• Reading passage:
◇ ◇ ◇

# Incorporating phrases (n_grams) into a Word2Vec Model
### Steps:
1. Discovering Common Phrases in Corpora
2. Tagging Corpora with Phrases
3. Training a Word2Vec Model with the tagged corpora

### Notes:
* For the most part I elected to used RDD's to hold data instead of data frames. Data frames are more intuitive but RDD's usually have faster computation times
* The data I used for this model came from a list of scotch reviews that I found online. It consists of about 2,000 records and its schema is printed below. The limited amount of data we have lends to our model performing poorly.

# Prepwork and Setup

## Imports

In [6]:
import os
import re
import logging
import pandas as pd
import matplotlib.pyplot as plt

from nltk.corpus import stopwords
from operator import add
from pyspark import SparkConf, SparkContext, SQLContext
from pyspark.sql.types import *
from pyspark.ml.classification import LogisticRegression
from pyspark.ml.feature import Word2Vec as DfWord2Vec
from pyspark.mllib.evaluation import MulticlassMetrics
from pyspark.mllib.feature import Word2Vec

char_splitter = re.compile("[.,;!:()-]")
abspath = os.path.abspath(os.path.dirname('__file__'))
data_file = 'data/scotch_review.csv'
stop_words = set(stopwords.words())

# print full column width of pandas column's
pd.set_option('max_colwidth', -1)

logging.basicConfig(
    format='%(asctime)s : %(levelname)s : %(message)s',
    level=logging.INFO)

◇ ◇ ◇

• Exercise data:
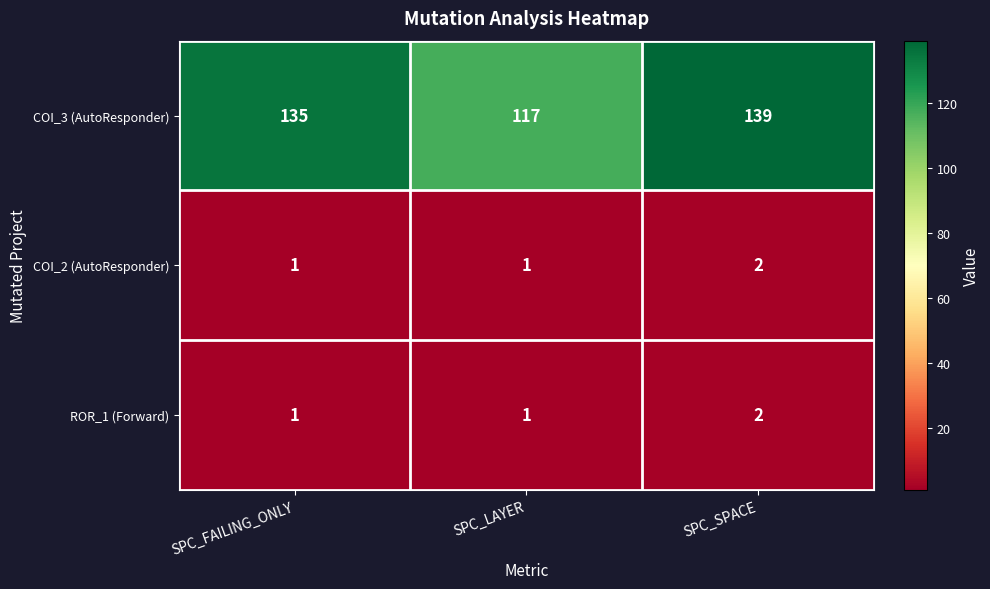

Is it true that COI_2 (AutoResponder) equals 1 at SPC_FAILING_ONLY?

True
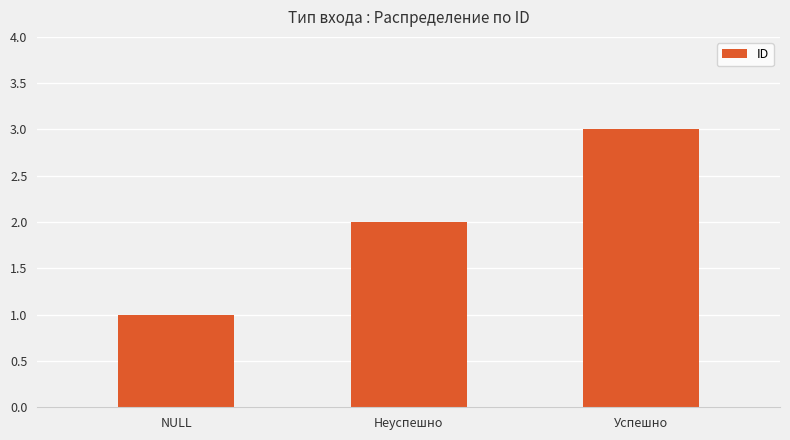

Reading left to right, list all the values displayed in this chart.

1	2	3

◇ ◇ ◇

• To do:
(1) Answer these about the Word2Vec page, one per line:
(a) About how many records does the scotch review data contain?
(b) Why did the author mostly choose RDD's over data frames?
(c) What path is assigned to data_file?
(2) Swap "stop_words" for "stopword_set" in the Word2Vec page and write out the part from "abspath = os.path.abspath(os.path.dirname('__file__'))" to "pd.set_option('max_colwidth', -1)" again.
(3) What are all the steps listed in the Word2Vec page?

• Answers to the exercise:
(1)
(a) About 2,000.
(b) RDD's usually have faster computation times.
(c) 'data/scotch_review.csv'

(2)
abspath = os.path.abspath(os.path.dirname('__file__'))
data_file = 'data/scotch_review.csv'
stopword_set = set(stopwords.words())

# print full column width of pandas column's
pd.set_option('max_colwidth', -1)

(3)
1. Discovering Common Phrases in Corpora
2. Tagging Corpora with Phrases
3. Training a Word2Vec Model with the tagged corpora